Muito envergonhada para olhá-lo, simplesmente negou com a cabeça. Por cima da mesa, Hanif levantou seu queixo com um dedo obrigando-a a encontrar seu olhar.
Lucy não moveu um músculo quando os olhos do homem se fixaram em que a bata que levava sobre a camisola se abriu um pouco sem que ela se desse conta.
— Pensa que sou um depredador que arrasta à vítima a sua guarida para dar um festim a gosto?
— Não! — negou ela, embora suas palavras contradiziam a forma em que sua mão se agarrava à seda da bata para mantê-la fechada à altura do peito.
— Acredita que a presença de uma dúzia de velhas me impediria de atuar a meu desejo se fosse o tipo de homem que abusa das mulheres desamparadas?
Lucy compreendeu que a única maneira de reparar o que parecia um insulto era olhá-lo fixamente nos olhos. E assim o fez.
— Asseguro-lhe, Hanif bin Jamal bin Khatib Al-Khatib, que não tem feito nada para me fazer sentir incomodada. Justamente o contrário.

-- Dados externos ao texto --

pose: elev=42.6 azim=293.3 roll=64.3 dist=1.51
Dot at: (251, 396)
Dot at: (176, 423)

Nada que uma esposa amada pudesse lhe reprovar — disse ruborizada.
Com uma ligeira inclinação de cabeça, Hanif deixou cair a mão de lado.
— Sua precaução é muito razoável, Lucy Forrester. Você não me conhece.
Sim, o conhecia. O suficiente para julgá-lo pelos fatos e não pelas palavras. Também para arrepender-se de seus maus pensamentos e agradecer o fato de não havê-los expresso em voz alta.
— Sei que me salvou a vida, Hanif. Você não me conhece e, entretanto esteve velando por mim desde dia do acidente — afirmou e, desesperada para convencê-lo, assinalou sua cara torcida —. E com toda segurança não o fez tentado por minha beleza.
— Devo lhe dizer que foi inesperada assim como a sua foi a chegada Ameerah e Fathia, sua babá. Chegaram ontem pela tarde.
Lucy estava segura de que raramente Hanif Al-Khatib se importava de dar explicações pelo que fazia, e isso era mais que uma cortesia.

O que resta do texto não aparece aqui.